• [Aplica lo leído]:
(1) Según el texto sobre el Spanish Event, ¿son ciertas estas afirmaciones? (a) La competición se repartió en tres torneos, uno para cada generación. (b) El torneo de 3×3 se jugó en la quinta jornada. (c) Lara Arenós juega en el Bàsquet Girona en silla de ruedas. Responde sí o no a cada una y copia las palabras del texto que lo deciden.
(2) Copia del texto sobre el Spanish Event el fragmento que va de "El Spanish Event" a "un contexto exigente.", pero sustituye "partidos" por "encuentros".
(3) Retoma el texto sobre el Spanish Event y sigue escribiéndolo a partir de donde termina.

• [Texto extraído]:
El nivel mostrado por las jugadoras en Lloret de Mar y la oportunidad de observarlas durante varios días provocaron una nueva afluencia masiva de universidades, interesadas en detectar a aquellas jóvenes que mañana podrán tener la oportunidad de reforzar sus programas al otro lado del Atlántico.
El Spanish Event no se limita a organizar una sucesión de partidos. Su estructura busca generar distintos escenarios en los que las jugadoras puedan expresar facetas diferentes de su juego. La competición se distribuyó en tres torneos paralelos, uno por cada generación, permitiendo que las participantes compitieran ante rivales de edades similares y dentro de un contexto exigente.
La cuarta jornada introdujo una dinámica diferente con la celebración de un torneo de baloncesto 3×3. Esta modalidad olímpica permitió a los entrenadores observar a las jugadoras desde otra perspectiva, con más espacios, mayor protagonismo individual y una exigencia constante en la toma de decisiones.

En el 3×3 resulta más difícil esconderse dentro de una estructura colectiva. La capacidad para generar ventajas, defender en espacios amplios, resolver situaciones de uno contra uno y adaptarse rápidamente a un juego cambiante adquiere una importancia todavía mayor. Para los entrenadores universitarios, supuso una oportunidad adicional de evaluar perfiles que podían haber pasado más desapercibidos durante la competición tradicional.
Paralelamente, continuaron las sesiones de tecnificación junto a Lluís Biosca y las actividades formativas orientadas al desarrollo integral de las participantes. Entre ellas destacó una charla centrada en el coaching aplicado al alto rendimiento, así como la participación de Lara Arenós, jugadora de la selección española y del Bàsquet Girona en silla de ruedas, quien compartió una visión inspiradora sobre el deporte de élite, la adaptación y la superación personal.
El apartado formativo volvió a ser uno de los pilares del evento, con la participación de entrenadores como Dessi Anguelova, Lluís Biosca, José Carlos Ramos y Oriol Villà. Las sesiones abordaron aspectos fundamentales del baloncesto moderno, como la comunicación, la lectura del juego, la toma de decisiones y el rendimiento colectivo.
La quinta jornada concentró la máxima tensión competitiva con la disputa de las semifinales, los partidos por la clasificación y las finales de cada categoría. A ello se sumaron los concursos individuales de uno contra uno, triples y Two Ball, que ofrecieron nuevos espacios para que las jugadoras mostraran sus capacidades ante el público y los entrenadores presentes.

• [Datos de origen]:
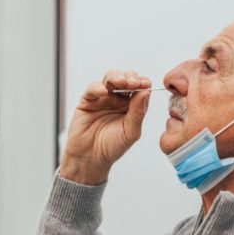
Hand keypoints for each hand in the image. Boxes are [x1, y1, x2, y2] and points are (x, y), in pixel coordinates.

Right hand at [60, 69, 151, 184]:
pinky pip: (92, 88)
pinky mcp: (88, 100)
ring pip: (110, 78)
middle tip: (133, 83)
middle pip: (127, 78)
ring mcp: (103, 98)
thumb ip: (138, 112)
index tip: (145, 84)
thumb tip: (146, 92)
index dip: (143, 83)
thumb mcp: (131, 132)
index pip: (141, 88)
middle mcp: (119, 99)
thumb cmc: (112, 147)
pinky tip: (103, 91)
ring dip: (116, 76)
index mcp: (132, 105)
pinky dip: (97, 87)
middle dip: (131, 77)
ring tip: (120, 82)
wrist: (91, 158)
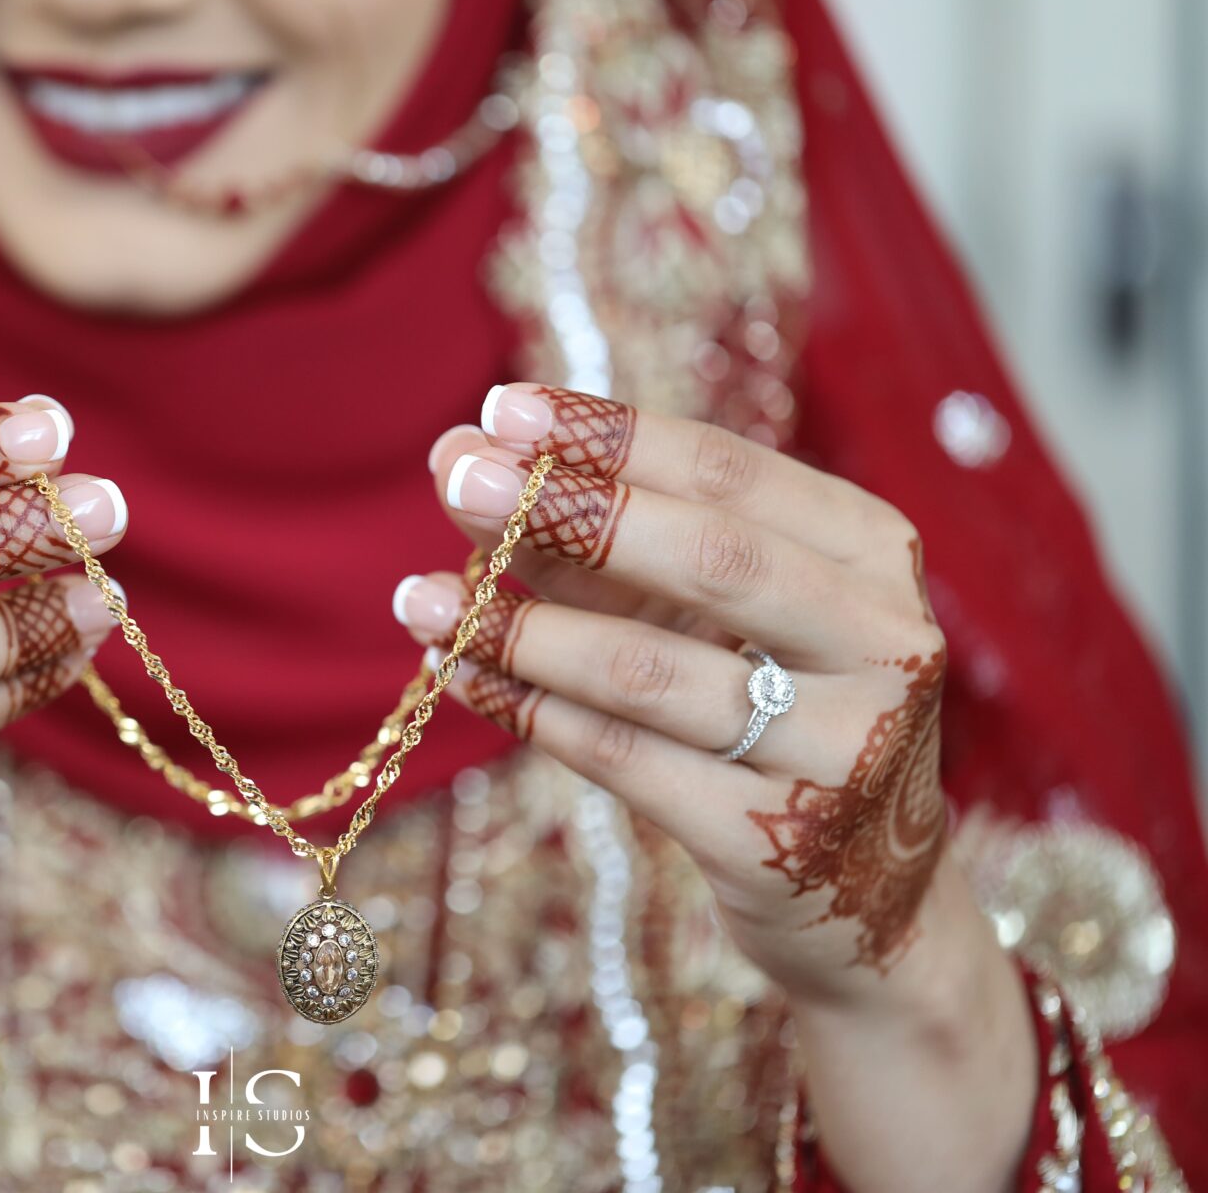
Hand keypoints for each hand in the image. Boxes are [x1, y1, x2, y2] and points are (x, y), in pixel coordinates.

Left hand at [401, 384, 968, 1006]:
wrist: (864, 896)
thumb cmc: (769, 708)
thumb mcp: (711, 610)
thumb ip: (598, 534)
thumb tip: (461, 453)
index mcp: (873, 555)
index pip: (734, 473)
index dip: (614, 435)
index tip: (503, 407)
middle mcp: (882, 645)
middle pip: (712, 559)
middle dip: (571, 511)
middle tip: (458, 480)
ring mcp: (842, 751)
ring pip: (650, 672)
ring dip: (520, 627)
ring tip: (421, 598)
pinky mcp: (776, 844)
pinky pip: (624, 760)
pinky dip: (528, 711)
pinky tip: (458, 676)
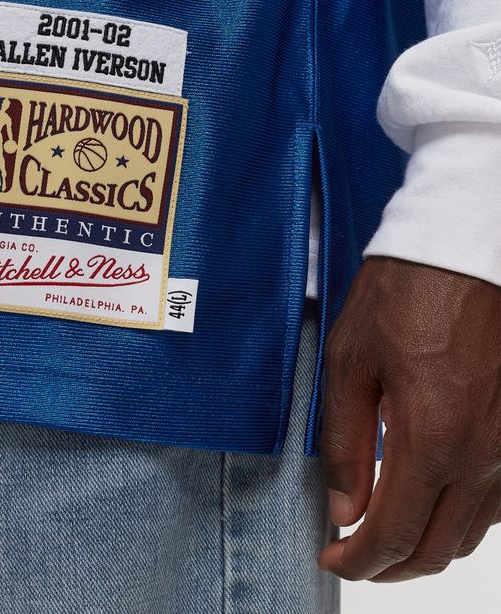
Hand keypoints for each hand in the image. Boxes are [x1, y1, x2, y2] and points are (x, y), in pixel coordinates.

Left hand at [318, 256, 499, 581]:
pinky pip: (498, 504)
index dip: (357, 561)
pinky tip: (431, 501)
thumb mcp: (350, 363)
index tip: (332, 558)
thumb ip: (346, 445)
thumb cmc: (402, 295)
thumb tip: (344, 509)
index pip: (394, 535)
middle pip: (436, 549)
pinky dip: (460, 520)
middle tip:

• [Respuestas numeradas]:
(1)
(a) Sí: «La competición se distribuyó en tres torneos paralelos, uno por cada generación».
(b) No: «La cuarta jornada introdujo una dinámica diferente con la celebración de un torneo de baloncesto 3×3».
(c) Sí: «jugadora de la selección española y del Bàsquet Girona en silla de ruedas».

(2)
El Spanish Event no se limita a organizar una sucesión de encuentros. Su estructura busca generar distintos escenarios en los que las jugadoras puedan expresar facetas diferentes de su juego. La competición se distribuyó en tres torneos paralelos, uno por cada generación, permitiendo que las participantes compitieran ante rivales de edades similares y dentro de un contexto exigente.

(3)
La experiencia se completó con un Media Day con fotografías profesionales, charlas formativas, dinámicas de grupo y espacios destinados a la convivencia y la recuperación. Actividades que reforzaron la idea de que el Spanish Event no es un campus convencional, sino una experiencia construida alrededor de la competición, la exposición internacional y el desarrollo deportivo y personal de las jugadoras.
La ceremonia de clausura puso el broche final con la entrega de premios a los equipos campeones, subcampeones y terceros clasificados, así como a las vencedoras de los diferentes concursos individuales. Sin embargo, el impacto real del evento no puede medirse únicamente a través de los resultados obtenidos durante esa semana.
En su sexta edición, el Spanish Event ha superado ya el centenar de jugadoras que, tras pasar en algún momento por las instalaciones de Lloret de Mar durante estos últimos seis años, han terminado incorporándose a universidades estadounidenses.
Ese dato representa la mejor prueba de la dimensión que ha alcanzado el evento. Más que un campus, el Spanish Event se ha convertido en un auténtico punto de encuentro entre el talento emergente europeo y el baloncesto universitario estadounidense. Un lugar donde entrenadores, reclutadores y jugadoras comparten durante una semana un mismo objetivo: encontrar la oportunidad que puede cambiar el futuro deportivo y académico de muchas de ellas.